A MUCH tougher approach is needed to get banks lending to smaller firms, Business Secretary Lord Mandelson said today.
Business bosses should be able to go "over the heads" of bank managers, according to the Labour peer, who said a recent easing of lending policies was not satisfactory.
Lord Mandelson will be a keynote speaker at the Federation of Small Businesses annual conference in Aberdeen today, along with shadow chancellor George Osborne.
He told BBC Radio Scotland today: "Banks have eased the constraints they’ve been operating in their lending to small businesses, but I’m not satisfied with that - I think they have to go further.
"I know it’s difficult for the banks because on the one hand they’re being told to repair their balance sheets, and next they’re being asked to increase their lending.
"They would see this lending as being more risky during a recession.
"Well, we’re now into recovery and what I’m concerned about - and I’ve discussed this with the banks - is that as the demand for lending picks up, as the recovery strengthens, they at the same time must respond to that and increase their supply of lending."
The lending constraints have caused anger because much of the banking sector was rescued by multibillion-pound Government bail-outs during the financial crisis two years ago.
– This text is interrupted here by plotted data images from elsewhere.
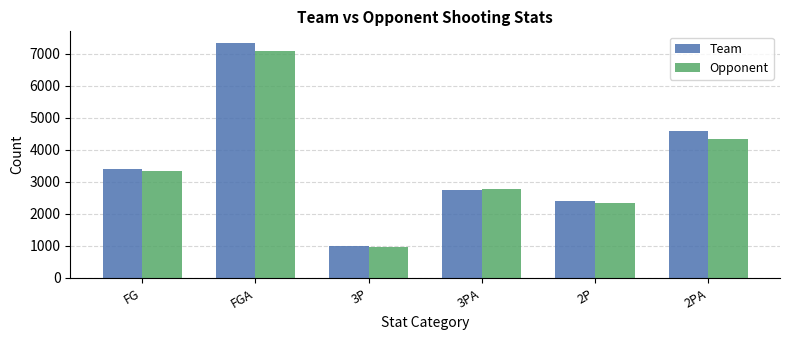

Which series has the widest spread of values?

Team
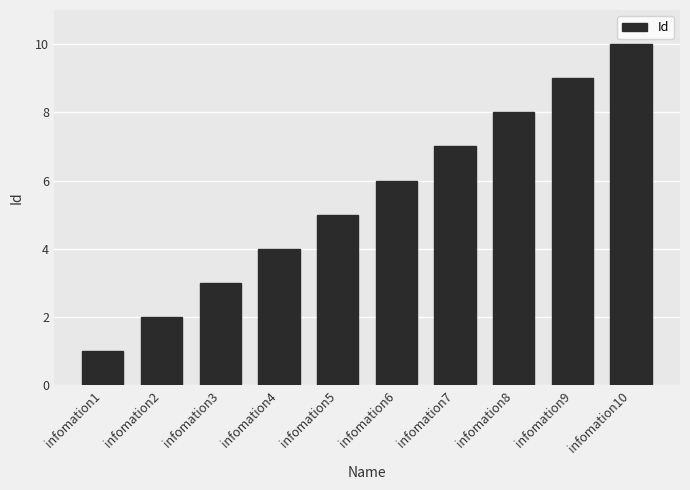

Reading left to right, extract all data points from this chart.

1	2	3	4	5	6	7	8	9	10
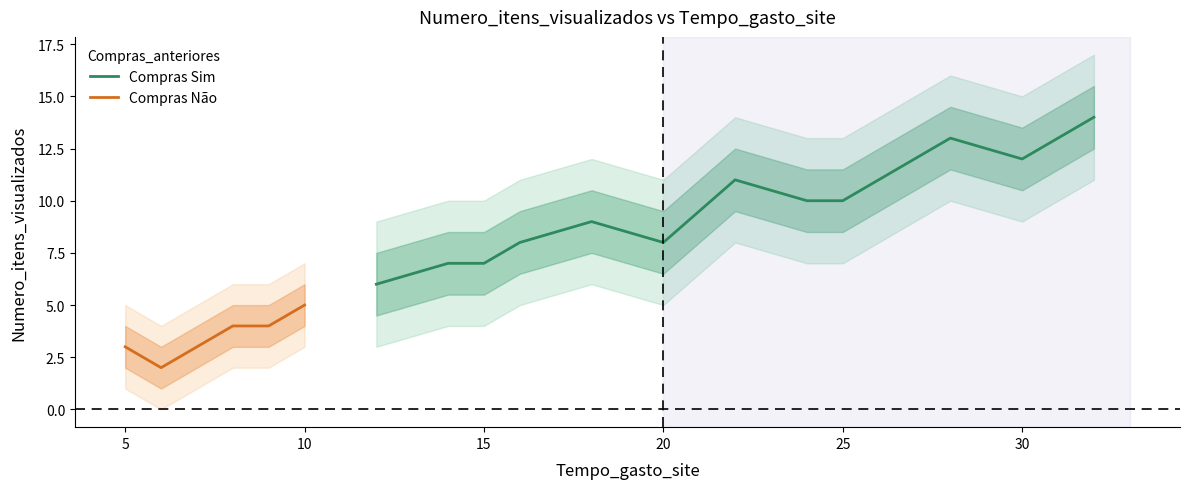

List the series in order of their peak value, highest first.

Sim, Não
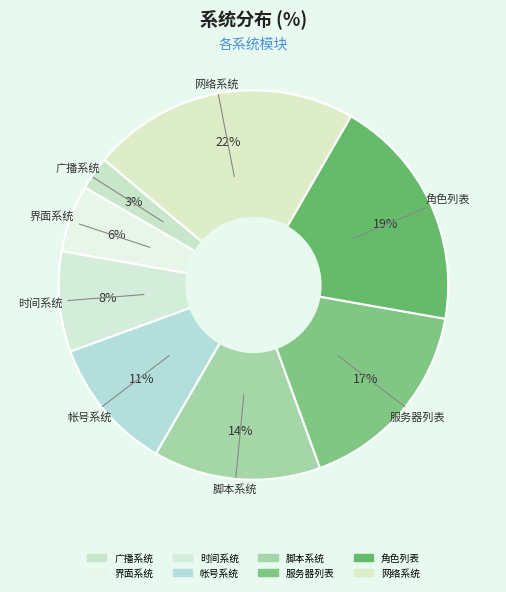

The 网络系统 slice represents 22% of the pie. True or false?

True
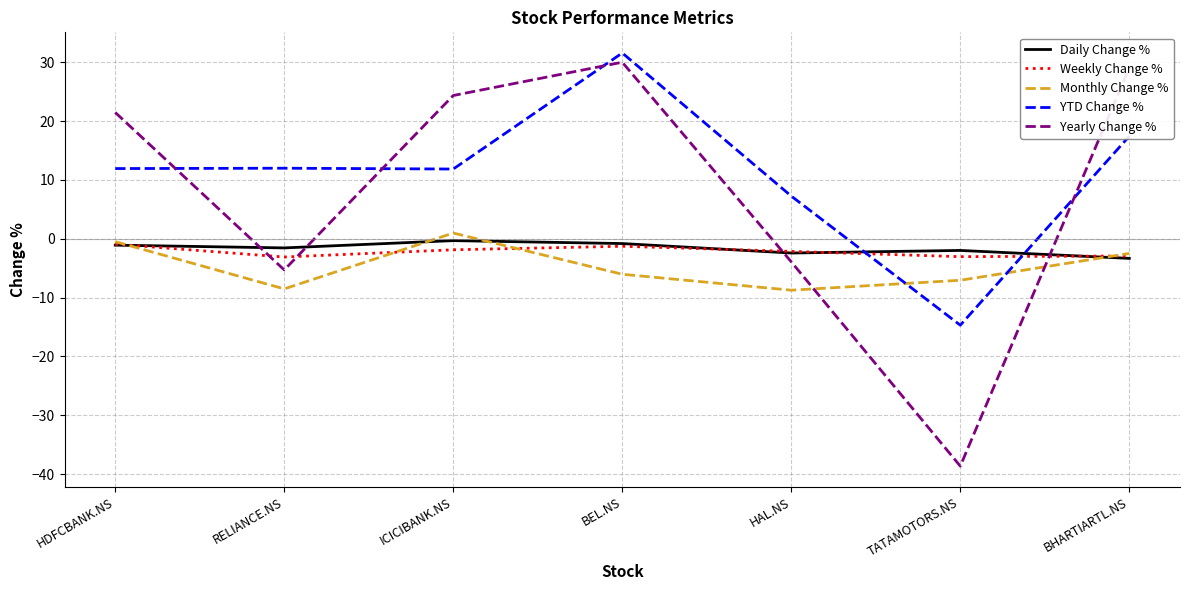

Which series has the widest spread of values?

Yearly Change %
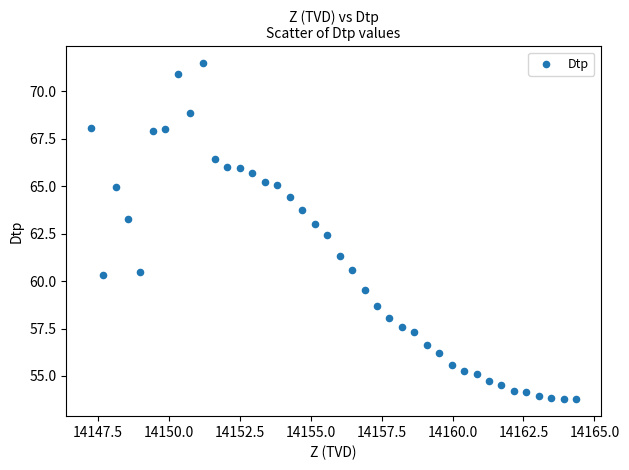

What Y value in the scatter plot is closest to 62?

62.4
The state owns 84% of Royal Bank of Scotland and 43.5% of Lloyds.
Lord Mandelson said he was aware of many cases where small businesses feel they are being "unfairly treated".
He added: "What I want to do is raise that with the banks and find a better means of doing so to enable small businesses, in a sense, to appeal over the heads of their local managers and area directors, go to a central point in the banks and say ’Look I’ve been a long-standing customer of yours and I don’t expected to be treated in this way’.
"We’ve got to be, I think, much tougher on that."